Najgłębsze, najbardziej stanowcze,
niewidzialną ręką sumienia…
bolało najmniej…
CIACH…
Jest późny wieczór Wielkiejnocy…
w głowie „zrywam kolejno jakby godziny istnienia”
świat powoli ogranicza się …
ściska… od drzewa do drzewa,
od bólu i znowu do bólu wspomnień…
CIACH…
…zrywać bez żalu, z uśmiechem smutnym
świat zamknął się do tych kilku kątów w mieszkaniu…

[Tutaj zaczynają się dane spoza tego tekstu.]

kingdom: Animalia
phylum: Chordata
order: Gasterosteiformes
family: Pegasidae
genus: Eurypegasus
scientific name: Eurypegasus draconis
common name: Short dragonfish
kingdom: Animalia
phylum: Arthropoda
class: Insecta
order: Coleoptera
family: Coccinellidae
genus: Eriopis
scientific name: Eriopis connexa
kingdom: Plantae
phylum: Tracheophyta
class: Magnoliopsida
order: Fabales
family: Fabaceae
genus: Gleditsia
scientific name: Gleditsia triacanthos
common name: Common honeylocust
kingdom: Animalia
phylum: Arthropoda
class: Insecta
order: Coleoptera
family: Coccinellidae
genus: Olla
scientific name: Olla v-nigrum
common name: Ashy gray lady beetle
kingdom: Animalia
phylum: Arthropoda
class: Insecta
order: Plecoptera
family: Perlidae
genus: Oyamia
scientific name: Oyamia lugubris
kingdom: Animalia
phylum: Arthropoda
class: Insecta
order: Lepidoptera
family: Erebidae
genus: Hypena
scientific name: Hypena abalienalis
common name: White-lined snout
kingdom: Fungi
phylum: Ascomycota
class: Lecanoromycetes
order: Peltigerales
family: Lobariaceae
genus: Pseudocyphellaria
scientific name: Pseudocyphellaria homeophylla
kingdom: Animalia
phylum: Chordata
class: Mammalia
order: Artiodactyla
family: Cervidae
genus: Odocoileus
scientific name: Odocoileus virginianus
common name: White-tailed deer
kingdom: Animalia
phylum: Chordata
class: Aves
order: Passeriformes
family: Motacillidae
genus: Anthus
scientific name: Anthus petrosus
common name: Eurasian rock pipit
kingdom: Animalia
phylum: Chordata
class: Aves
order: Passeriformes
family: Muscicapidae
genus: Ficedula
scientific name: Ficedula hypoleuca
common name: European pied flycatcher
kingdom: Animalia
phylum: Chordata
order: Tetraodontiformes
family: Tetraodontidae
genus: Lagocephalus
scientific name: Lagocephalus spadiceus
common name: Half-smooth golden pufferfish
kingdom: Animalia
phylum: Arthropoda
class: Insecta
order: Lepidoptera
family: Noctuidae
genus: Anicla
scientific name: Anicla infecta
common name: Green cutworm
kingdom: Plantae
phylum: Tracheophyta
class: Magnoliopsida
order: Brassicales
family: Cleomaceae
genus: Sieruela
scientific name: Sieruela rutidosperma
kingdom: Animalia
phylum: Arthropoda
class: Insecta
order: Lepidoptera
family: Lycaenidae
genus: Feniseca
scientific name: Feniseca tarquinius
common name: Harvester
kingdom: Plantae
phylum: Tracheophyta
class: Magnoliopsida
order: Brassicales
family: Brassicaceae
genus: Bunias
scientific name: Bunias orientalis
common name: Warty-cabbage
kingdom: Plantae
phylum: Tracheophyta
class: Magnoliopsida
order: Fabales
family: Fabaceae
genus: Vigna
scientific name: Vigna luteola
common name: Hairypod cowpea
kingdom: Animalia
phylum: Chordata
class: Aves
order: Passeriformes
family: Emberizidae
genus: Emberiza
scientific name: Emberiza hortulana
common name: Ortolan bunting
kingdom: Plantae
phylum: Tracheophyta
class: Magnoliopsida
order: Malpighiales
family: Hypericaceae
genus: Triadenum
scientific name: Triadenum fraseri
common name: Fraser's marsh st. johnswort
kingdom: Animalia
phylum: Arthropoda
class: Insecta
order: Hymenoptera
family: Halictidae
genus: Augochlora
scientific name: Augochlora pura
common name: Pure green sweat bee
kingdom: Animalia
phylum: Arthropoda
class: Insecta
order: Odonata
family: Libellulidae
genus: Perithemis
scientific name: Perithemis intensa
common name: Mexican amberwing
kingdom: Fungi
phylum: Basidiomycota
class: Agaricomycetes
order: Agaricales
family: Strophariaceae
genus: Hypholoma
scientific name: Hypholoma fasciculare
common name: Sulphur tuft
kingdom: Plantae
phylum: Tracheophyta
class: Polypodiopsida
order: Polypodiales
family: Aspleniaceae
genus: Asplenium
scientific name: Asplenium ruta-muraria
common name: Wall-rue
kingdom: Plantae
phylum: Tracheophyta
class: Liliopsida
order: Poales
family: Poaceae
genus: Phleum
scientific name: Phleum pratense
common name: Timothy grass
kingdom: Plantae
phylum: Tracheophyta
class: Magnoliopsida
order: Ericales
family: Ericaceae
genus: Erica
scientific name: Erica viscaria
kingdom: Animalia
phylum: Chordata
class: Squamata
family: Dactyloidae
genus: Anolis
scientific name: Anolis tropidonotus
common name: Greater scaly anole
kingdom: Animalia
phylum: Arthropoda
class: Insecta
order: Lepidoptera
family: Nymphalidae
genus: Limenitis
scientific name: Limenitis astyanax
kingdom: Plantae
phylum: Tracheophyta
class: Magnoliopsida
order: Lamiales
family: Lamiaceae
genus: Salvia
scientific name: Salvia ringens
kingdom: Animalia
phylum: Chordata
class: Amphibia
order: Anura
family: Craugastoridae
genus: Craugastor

… ostatni listek został na stole,
drżącą ręką spisane kilka słów…
zasnąłem,
bez myśli, bez problemu…
snem spokojnego już człowieka…
CIACH…
3.30 zadzwonił budzik…
ostatnie spojrzenie na to co za oknem,
na ten dom…
w kontach pochowały się już wspomnienia…
szarość poranka czyni go już obcym…
już pierwszym krokiem jestem gdzieś tam....
CIACH…
Drzwi łazienki zamknęły się bez hałasu…
to jest teraz mój świat…
to, co poza nim
JUŻ NIE ISTNIEJE…
CIACH …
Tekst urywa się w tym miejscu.